Matthews is already the greatest Leaf of all-time.
Let’s pump the brakes a little here.
Trying to compare this 19-year-old to the likes of Dave Keon, Syl Apps, Ted Kennedy, Darryl Sittler, and even Mats Sundin is jumping the gun. Those men had legendary careers, not just one great game as a Leaf.
Does he have the potential to become the greatest Leaf of all-time? Absolutely. Will this happen over the next couple of years? Of course not. Give him ten years.
However, I don’t see it taking him that long to surpass Tomas Kaberle on the Leafs top-100.
Matthews is a lock for the Calder Memorial Trophy (Rookie of the Year).
A lock? No, but only because I refuse to call anything in sports a lock.
Auston Matthews will win the Calder, though. Sorry, Patrick Laine.
Matthews has a shot at breaking Teemu Selanne’s rookie record of 76 goals in a season.
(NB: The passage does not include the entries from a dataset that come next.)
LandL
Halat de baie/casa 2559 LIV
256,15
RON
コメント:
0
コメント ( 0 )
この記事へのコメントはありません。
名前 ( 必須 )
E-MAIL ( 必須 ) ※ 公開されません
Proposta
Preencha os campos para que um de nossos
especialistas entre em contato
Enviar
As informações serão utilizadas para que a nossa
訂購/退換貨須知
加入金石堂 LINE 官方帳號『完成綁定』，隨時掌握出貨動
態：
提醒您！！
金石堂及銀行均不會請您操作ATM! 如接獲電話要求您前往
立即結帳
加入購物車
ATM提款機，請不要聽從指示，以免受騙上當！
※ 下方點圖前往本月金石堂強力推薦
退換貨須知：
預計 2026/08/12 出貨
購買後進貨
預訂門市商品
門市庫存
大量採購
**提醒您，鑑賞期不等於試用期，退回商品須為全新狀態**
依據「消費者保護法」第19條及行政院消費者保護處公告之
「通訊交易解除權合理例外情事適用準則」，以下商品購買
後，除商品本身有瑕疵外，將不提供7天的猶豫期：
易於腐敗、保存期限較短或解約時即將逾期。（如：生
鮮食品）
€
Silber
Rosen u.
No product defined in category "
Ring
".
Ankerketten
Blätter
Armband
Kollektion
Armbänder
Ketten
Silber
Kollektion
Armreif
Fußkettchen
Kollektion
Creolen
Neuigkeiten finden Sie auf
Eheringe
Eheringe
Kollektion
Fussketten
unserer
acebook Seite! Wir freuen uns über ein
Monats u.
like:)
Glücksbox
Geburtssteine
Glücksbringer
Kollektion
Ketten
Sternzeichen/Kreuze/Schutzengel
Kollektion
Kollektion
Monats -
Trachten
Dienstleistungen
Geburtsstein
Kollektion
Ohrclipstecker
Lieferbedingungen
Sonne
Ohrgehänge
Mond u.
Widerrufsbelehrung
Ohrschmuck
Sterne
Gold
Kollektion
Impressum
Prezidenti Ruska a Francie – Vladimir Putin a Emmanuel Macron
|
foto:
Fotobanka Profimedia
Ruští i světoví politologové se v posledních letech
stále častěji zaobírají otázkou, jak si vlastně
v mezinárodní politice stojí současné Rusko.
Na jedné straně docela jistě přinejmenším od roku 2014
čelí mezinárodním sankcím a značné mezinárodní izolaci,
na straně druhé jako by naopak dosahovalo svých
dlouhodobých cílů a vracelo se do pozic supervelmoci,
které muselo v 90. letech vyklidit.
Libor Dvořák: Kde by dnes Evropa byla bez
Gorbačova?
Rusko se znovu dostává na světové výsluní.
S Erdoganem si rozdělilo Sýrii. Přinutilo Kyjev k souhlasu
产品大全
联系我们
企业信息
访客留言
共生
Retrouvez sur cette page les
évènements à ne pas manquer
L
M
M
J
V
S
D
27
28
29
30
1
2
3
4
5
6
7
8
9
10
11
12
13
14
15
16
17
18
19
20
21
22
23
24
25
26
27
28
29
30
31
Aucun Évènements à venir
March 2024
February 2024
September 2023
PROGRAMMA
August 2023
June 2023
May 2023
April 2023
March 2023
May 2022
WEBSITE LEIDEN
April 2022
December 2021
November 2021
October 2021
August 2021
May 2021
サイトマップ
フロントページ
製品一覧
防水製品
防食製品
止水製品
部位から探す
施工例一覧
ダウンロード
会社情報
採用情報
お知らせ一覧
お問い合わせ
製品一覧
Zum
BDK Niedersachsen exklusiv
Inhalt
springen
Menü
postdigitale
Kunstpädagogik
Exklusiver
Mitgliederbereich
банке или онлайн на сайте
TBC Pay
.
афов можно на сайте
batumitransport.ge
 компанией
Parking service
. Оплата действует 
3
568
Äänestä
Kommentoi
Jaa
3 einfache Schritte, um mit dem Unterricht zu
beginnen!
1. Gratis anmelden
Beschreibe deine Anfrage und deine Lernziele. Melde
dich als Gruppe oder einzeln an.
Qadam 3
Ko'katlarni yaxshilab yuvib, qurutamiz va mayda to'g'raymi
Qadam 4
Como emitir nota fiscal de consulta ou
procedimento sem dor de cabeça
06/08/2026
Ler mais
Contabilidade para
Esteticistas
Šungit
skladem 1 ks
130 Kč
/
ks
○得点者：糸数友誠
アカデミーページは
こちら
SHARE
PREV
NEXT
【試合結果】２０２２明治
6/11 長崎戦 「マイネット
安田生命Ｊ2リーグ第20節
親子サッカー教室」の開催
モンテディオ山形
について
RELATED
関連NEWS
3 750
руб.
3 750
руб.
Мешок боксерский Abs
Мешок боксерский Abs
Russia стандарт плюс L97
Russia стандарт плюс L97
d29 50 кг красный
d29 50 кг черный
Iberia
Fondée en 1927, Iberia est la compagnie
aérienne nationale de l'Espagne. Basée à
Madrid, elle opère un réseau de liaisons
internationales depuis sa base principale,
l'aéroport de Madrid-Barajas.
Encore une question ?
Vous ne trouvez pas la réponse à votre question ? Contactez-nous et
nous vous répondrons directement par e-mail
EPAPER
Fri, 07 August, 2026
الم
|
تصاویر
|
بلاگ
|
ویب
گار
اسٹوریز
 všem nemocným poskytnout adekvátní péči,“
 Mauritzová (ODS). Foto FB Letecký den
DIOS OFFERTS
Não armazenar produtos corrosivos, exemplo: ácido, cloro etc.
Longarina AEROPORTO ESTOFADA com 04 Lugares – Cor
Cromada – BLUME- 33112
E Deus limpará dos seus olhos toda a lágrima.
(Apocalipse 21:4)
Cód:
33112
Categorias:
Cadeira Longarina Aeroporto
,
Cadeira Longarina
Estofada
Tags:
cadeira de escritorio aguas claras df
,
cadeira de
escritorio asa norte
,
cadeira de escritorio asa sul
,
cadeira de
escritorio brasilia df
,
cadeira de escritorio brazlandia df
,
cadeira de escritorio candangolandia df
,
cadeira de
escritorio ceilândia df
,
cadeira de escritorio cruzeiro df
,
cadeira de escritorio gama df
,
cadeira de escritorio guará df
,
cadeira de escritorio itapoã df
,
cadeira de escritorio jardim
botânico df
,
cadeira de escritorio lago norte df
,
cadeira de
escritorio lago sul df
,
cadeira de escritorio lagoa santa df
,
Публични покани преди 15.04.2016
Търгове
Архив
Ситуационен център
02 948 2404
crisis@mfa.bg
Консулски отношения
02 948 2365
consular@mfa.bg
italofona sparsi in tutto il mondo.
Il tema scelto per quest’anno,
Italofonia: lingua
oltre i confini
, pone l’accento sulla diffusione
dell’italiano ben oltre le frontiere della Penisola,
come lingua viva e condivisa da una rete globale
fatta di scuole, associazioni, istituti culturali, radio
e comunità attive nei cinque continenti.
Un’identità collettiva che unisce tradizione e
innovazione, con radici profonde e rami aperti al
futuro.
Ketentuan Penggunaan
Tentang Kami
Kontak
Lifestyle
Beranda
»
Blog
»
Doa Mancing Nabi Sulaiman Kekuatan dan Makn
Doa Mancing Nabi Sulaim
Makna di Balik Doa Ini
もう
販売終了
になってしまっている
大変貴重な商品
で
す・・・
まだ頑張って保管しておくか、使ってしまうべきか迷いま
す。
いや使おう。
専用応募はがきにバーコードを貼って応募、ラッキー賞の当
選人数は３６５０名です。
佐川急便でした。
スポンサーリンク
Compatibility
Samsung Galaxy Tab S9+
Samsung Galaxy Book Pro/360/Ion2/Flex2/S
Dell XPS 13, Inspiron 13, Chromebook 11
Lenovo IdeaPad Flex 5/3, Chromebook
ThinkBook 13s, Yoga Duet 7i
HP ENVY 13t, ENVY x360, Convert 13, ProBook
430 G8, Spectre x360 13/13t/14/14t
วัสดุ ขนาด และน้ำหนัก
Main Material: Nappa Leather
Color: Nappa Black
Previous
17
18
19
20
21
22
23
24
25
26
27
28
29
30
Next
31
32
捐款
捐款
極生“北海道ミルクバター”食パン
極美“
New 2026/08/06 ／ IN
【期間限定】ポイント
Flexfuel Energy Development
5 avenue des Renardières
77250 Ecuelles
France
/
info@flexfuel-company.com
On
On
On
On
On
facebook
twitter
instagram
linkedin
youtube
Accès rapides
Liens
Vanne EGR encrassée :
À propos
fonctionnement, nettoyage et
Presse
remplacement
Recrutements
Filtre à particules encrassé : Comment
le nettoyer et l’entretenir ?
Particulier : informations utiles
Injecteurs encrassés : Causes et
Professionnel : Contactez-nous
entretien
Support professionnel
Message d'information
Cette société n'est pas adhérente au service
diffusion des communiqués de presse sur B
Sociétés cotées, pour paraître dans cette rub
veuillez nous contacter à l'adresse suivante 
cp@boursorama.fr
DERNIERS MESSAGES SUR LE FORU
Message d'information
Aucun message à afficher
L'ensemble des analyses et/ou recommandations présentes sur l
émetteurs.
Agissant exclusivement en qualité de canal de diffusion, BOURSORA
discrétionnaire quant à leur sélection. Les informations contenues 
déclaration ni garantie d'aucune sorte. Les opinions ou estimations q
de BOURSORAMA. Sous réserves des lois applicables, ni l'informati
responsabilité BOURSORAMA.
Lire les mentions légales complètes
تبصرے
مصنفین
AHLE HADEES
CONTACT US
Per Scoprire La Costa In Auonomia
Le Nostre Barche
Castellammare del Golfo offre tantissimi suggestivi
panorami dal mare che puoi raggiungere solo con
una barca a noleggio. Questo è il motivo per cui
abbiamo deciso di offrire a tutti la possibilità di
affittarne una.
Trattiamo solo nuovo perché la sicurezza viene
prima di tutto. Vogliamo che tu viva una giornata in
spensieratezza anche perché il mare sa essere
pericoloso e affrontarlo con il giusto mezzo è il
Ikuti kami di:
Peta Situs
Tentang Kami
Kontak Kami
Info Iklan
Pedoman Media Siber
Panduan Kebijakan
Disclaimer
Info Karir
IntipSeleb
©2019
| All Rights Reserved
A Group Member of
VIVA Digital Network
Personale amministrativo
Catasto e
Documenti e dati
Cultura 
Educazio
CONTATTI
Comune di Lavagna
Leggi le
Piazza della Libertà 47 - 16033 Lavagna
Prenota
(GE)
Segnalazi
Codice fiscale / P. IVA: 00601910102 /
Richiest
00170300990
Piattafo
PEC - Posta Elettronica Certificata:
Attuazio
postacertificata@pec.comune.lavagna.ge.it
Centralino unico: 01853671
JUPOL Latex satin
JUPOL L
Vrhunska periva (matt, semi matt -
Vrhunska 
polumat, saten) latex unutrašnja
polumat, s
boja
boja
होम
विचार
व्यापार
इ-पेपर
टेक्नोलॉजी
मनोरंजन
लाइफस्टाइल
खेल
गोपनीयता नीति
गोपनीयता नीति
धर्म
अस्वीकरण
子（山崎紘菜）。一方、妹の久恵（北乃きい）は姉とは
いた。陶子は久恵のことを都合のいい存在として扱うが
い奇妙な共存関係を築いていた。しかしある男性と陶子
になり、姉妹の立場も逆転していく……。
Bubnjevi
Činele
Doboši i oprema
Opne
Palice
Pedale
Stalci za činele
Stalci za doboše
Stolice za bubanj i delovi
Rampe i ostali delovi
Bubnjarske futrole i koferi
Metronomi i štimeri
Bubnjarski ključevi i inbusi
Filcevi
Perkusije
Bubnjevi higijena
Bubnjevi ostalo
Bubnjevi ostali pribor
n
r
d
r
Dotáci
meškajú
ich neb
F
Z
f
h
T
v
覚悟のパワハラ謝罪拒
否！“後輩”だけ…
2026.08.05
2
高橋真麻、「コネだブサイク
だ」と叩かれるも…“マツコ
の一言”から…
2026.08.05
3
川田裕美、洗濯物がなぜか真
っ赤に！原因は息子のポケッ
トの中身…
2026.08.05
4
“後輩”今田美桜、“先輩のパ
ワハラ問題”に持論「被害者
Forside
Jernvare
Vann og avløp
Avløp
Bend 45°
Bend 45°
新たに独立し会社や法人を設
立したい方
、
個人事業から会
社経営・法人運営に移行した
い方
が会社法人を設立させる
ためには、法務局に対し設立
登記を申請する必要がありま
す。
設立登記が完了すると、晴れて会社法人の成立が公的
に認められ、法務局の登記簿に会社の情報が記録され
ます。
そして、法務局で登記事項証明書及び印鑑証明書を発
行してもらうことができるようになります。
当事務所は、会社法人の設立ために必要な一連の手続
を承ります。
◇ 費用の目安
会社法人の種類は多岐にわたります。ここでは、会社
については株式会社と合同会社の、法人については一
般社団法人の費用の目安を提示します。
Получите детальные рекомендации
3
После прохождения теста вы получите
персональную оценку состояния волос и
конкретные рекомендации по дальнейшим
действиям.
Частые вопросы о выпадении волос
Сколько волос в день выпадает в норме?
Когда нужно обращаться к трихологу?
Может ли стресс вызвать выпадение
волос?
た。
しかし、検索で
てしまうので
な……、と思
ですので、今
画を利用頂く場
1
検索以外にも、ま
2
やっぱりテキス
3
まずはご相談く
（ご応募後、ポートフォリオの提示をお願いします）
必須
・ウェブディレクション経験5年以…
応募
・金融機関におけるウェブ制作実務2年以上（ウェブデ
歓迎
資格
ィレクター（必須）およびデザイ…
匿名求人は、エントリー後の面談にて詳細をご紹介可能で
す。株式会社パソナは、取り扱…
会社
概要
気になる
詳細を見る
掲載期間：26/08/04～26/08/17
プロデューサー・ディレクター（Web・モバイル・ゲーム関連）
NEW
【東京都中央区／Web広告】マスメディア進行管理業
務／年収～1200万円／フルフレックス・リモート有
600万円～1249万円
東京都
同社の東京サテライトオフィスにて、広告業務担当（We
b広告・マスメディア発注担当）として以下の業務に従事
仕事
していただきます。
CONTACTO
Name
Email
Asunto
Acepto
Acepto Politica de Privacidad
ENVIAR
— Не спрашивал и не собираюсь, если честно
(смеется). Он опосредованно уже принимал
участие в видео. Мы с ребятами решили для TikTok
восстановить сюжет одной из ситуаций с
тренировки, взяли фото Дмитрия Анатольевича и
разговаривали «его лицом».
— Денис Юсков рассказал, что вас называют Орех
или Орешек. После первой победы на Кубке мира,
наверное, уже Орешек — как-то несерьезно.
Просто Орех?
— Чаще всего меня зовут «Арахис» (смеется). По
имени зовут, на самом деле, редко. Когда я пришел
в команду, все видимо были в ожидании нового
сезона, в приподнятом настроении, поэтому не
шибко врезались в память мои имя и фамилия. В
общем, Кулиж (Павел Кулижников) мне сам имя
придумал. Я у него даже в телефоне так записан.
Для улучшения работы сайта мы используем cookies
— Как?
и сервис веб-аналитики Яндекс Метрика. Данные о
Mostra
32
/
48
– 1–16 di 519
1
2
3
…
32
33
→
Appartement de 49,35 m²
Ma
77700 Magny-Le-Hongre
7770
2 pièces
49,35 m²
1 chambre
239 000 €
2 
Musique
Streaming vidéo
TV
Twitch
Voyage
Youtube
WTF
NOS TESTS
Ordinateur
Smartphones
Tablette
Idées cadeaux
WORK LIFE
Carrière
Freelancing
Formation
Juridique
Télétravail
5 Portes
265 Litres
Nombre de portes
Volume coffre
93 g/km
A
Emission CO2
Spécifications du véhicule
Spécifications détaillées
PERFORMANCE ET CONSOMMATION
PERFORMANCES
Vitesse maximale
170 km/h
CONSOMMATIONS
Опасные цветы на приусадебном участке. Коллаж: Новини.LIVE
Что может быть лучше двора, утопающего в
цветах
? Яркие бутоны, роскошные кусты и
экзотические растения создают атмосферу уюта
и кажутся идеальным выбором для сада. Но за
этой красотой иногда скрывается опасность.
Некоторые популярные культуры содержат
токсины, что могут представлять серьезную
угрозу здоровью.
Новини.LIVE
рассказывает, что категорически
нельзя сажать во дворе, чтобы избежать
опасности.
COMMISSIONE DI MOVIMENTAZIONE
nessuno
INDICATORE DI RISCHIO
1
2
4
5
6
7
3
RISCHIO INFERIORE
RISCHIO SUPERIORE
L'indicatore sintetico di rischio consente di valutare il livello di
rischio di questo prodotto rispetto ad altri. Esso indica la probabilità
Unfortunately, he’s no longer on his four-goals-per-game pace thanks to getting blanked in Toronto’s second game. I guess 164 on the season isn’t bad, either.
I jest. That won’t happen. Neither will 77. No one, rookie or veteran, has come close to that mark in the last decade.
Matthews will surpass the 50-goal plateau with ease.
Although it looks like more goals are on the horizon now that goaltenders have had to trim the fat off their equipment, there is still nothing easy about scoring 50 in one season. Since the shortened season in 2012-13, only one player has reached 50 goals in a season, and that’s Alexander Ovechkin.
As impressive as Matthews looked in his debut, we need to recognize how bad Ottawa played defensively as well. Not every team will give up those kinds of scoring chances. Plus, the rookie has now caught the attention of the rest of the league, and coaches will be scheming to stop him.
But that won’t prevent him from scoring 30.
Matthews has a shot at winning the Hart Memorial Trophy.
He has a shot, sure. But, do to be short, it’s a very, very long shot. This award generally goes to the player who leads a playoff-bound team in goals/points, far outdoing his teammates. That won’t be Matthews this season. He might be Toronto’s top scorer – maybe even by a wide margin – but the Leafs aren’t headed for the post-season.
Next season could be a different story, though.
The Leafs should put the C on his chest right now.
No, they should not. Matthews will be named captain of the Maple Leafs, but it won’t be until next season at the earliest.
Hopefully this franchise learned something from prematurely awarding Dion Phaneuf the captaincy.
Since Matthews plays for the Leafs, he’ll never win a Cup.
The franchise has rid itself of the core responsible for the disastrous seasons that haunt the fan-base. Mike Babcock is a winning coach, and thanks to some great draft picks over the last few years, the shelves are stocked with talent.
Matthews’ four-goal debut has overshadowed some great games from fellow rookies Mitch Marner, William Nylander, and Zach Hyman, while Morgan Rielly continues to show improvement on the back-end.
If this wasn’t already bold enough, this should take it over the top: Matthews and these other youngsters will lead Toronto to a Stanley Cup within the next five years.
Patrik Laine was the best player available in the 2016 Draft.
Nope. Not even close. Laine has a ton of potential, but Matthews will prove to be the superior player this season, as well as over the course of their respective careers.
Matthews will outscore Connor McDavid this season.
McDavid is currently averaging more than a point per game in the NHL, and has six points through three games this season. The Oilers’ new captain seems to be benefiting from the team clearing some of their other first-overall picks out of his way, and he looks like the best player in the game right now.
The two will not be far apart in goals, but McDavid will top him by a good margin when it comes to points. Try 30.
But that’s just this year. The two will take turns winning the Hart Trophy over the next ten seasons.